▶ **Task description**:
Count how many lines of the listing below contain the string "Histology", with matching that is case-sensitive. Reply with the number alone.

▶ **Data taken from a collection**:

- Opening Delimiter -

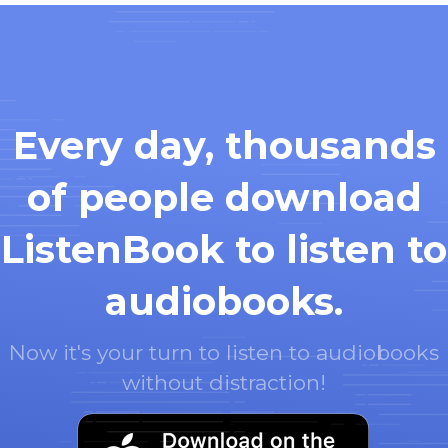
Every day, thousands
of people download
ListenBook to listen to
audiobooks.
Now it's your turn to listen to audiobooks
without distraction!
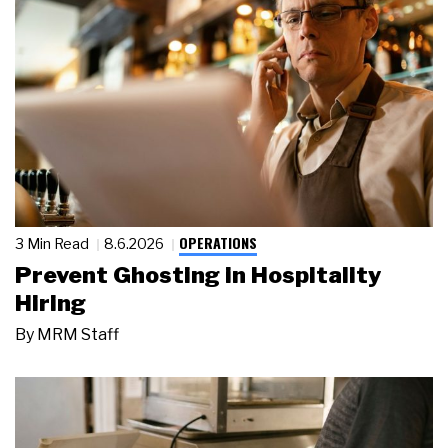
OPERATIONS
3 Min Read
8.6.2026
Prevent Ghosting in Hospitality
Hiring
By
MRM Staff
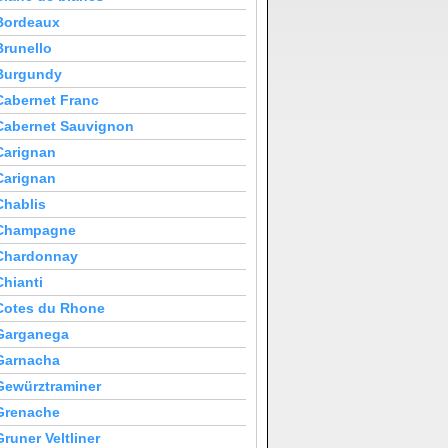
Bordeaux
Brunello
Burgundy
Cabernet Franc
Cabernet Sauvignon
Carignan
Carignan
Chablis
Champagne
Chardonnay
Chianti
Cotes du Rhone
Garganega
Garnacha
Gewürztraminer
Grenache
Gruner Veltliner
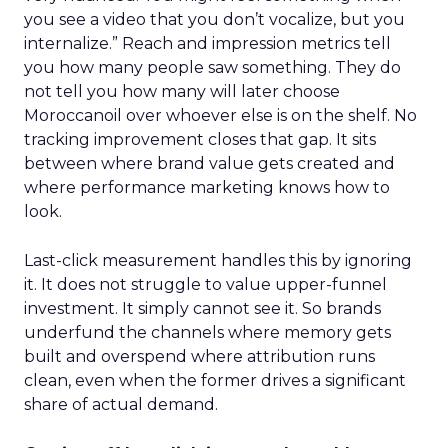
you see a video that you don’t vocalize, but you
internalize.” Reach and impression metrics tell
you how many people saw something. They do
not tell you how many will later choose
Moroccanoil over whoever else is on the shelf. No
tracking improvement closes that gap. It sits
between where brand value gets created and
where performance marketing knows how to
look.
Last-click measurement handles this by ignoring
it. It does not struggle to value upper-funnel
investment. It simply cannot see it. So brands
underfund the channels where memory gets
built and overspend where attribution runs
clean, even when the former drives a significant
share of actual demand.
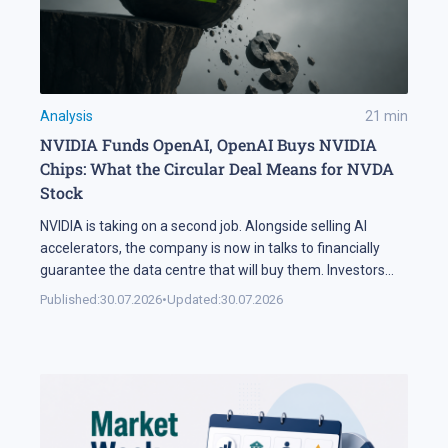
Analysis
21
min
NVIDIA Funds OpenAI, OpenAI Buys NVIDIA
Chips: What the Circular Deal Means for NVDA
Stock
NVIDIA is taking on a second job. Alongside selling AI
accelerators, the company is now in talks to financially
guarantee the data centre that will buy them. Investors
sold NVDA shares by 5% on the news, and the daily chart
Published:
30.07.2026
•
Updated:
30.07.2026
has arrived at a level that decides the next move: support
at 195 USD. A […]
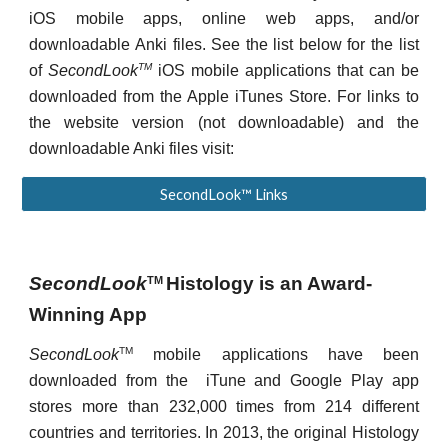
iOS mobile apps, online web apps, and/or
downloadable Anki files. See the list below for the list
TM
of
SecondLook
iOS mobile applications that can be
downloaded from the Apple iTunes Store. For links to
the website version (not downloadable) and the
downloadable Anki files visit:
SecondLook™ Links
SecondLook
Histology
is
an Award-
TM
Winning App
TM
SecondLook
mobile applications have been
downloaded from the iTune and Google Play app
stores more than 232,000 times from 214 different
countries and territories. In 2013, the original Histology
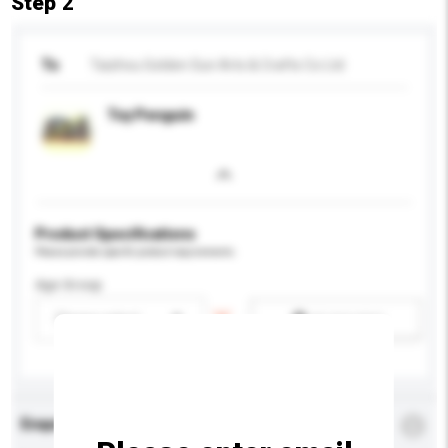
Step 2
To
Taizhou Golden Sun Arts & Crafts Co Ltd
Toy Penguin
Product Specifications
Please provide specific product requirements.
Age Group
Please select
Add / remove option(s)
Enquiry Details
*
Required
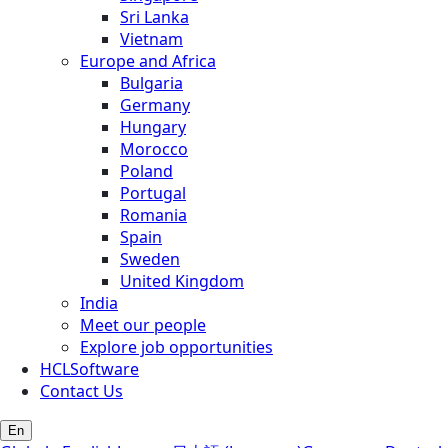
Sri Lanka
Vietnam
Europe and Africa
Bulgaria
Germany
Hungary
Morocco
Poland
Portugal
Romania
Spain
Sweden
United Kingdom
India
Meet our people
Explore job opportunities
HCLSoftware
Contact Us
En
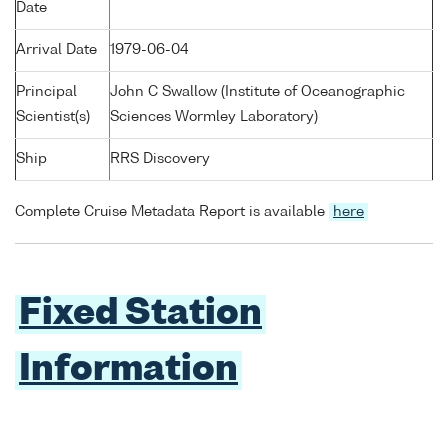
Date
Arrival Date
1979-06-04
Principal
John C Swallow (Institute of Oceanographic
Scientist(s)
Sciences Wormley Laboratory)
Ship
RRS Discovery
Complete Cruise Metadata Report is available
here
Fixed Station
Information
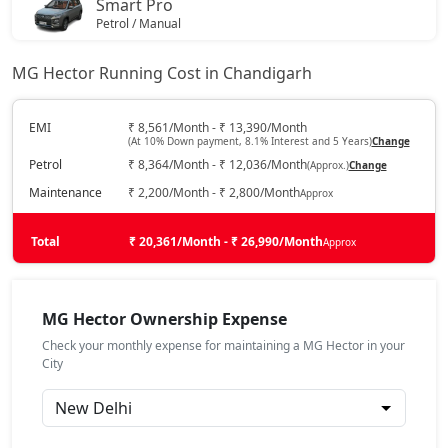
Smart Pro
Petrol / Manual
₹ 17,87,013
On Road Price
( New Delhi )
MG Hector Running Cost in Chandigarh
Smart Pro CVT
Petrol / Automatic
EMI
₹ 8,561/Month - ₹ 13,390/Month
(At 10% Down payment, 8.1% Interest and 5 Years)
Change
₹ 17,87,013
On Road Price
( New Delhi )
Petrol
₹ 8,364/Month - ₹ 12,036/Month
(Approx.)
Change
Sharp Pro
Maintenance
₹ 2,200/Month - ₹ 2,800/Month
Approx
Petrol / Manual
₹ 18,41,863
Total
On Road Price
₹ 20,361/Month - ₹ 26,990/Month
Approx
( New Delhi )
Sharp Pro CVT
Petrol / Automatic
MG Hector Ownership Expense
₹ 19,84,473
On Road Price
( New Delhi )
Check your monthly expense for maintaining a MG Hector in your
City
Savvy Pro CVT
Petrol / Automatic
₹ 20,83,203
On Road Price
( New Delhi )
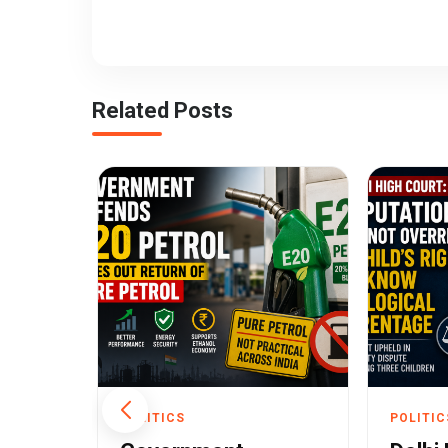
Related Posts
POLITICS
POLITIC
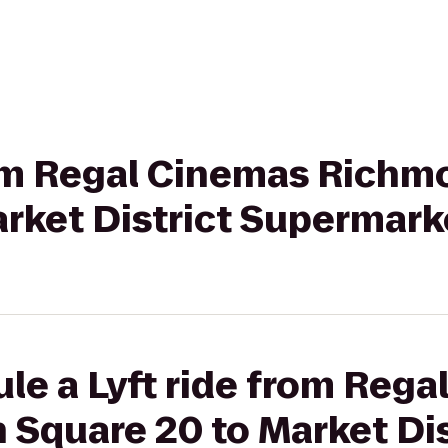
from Regal Cinemas Rich
arket District Supermark
le a Lyft ride from Reg
Square 20 to Market Dis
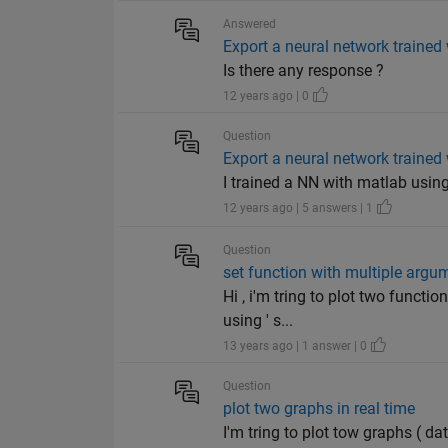
Answered
Export a neural network traine
Is there any response ?
12 years ago | 0
Question
Export a neural network traine
I trained a NN with matlab using th
12 years ago | 5 answers | 1
Question
set function with multiple argu
Hi , i'm tring to plot two functi
using ' s...
13 years ago | 1 answer | 0
Question
plot two graphs in real time
I'm tring to plot tow graphs ( da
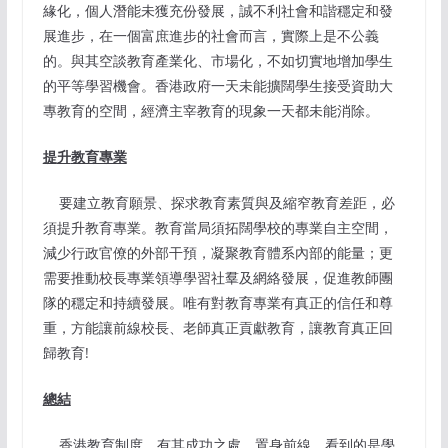
緣化，個人潛能未獲充份發展，誠不利社會和諧穩定和發
展進步，在一個富庶進步的社會而言，實際上是不公義
的。與其空談教育產業化、市場化，不如切實地增加學生
的平等學習機會。香港政府一天未能擴闊學生接受資助大
專教育的空間，經濟主宰教育的現象一天都未能消除。
提
升
教育專業
要建立教育願景、探求教育素質與及縮窄教育差距，必
須提升教育專業。教育當局須拓闊學校的專業自主空間，
減少行政官僚的外部干預，凝聚教育體系內部的能量；更
需要推動校長專業領導學習社羣及網絡發展，促進教師團
隊的穩定和持續發展。唯有對教育專業有真正的信任和尊
重，方能讓前線校長、老師真正貢獻教育，讓教育真正回
歸教育!
總結
香港教育制度，有其成功之處。置身前線，看到的是學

- Closing Delimiter -

▶ **Output for this exercise**:
2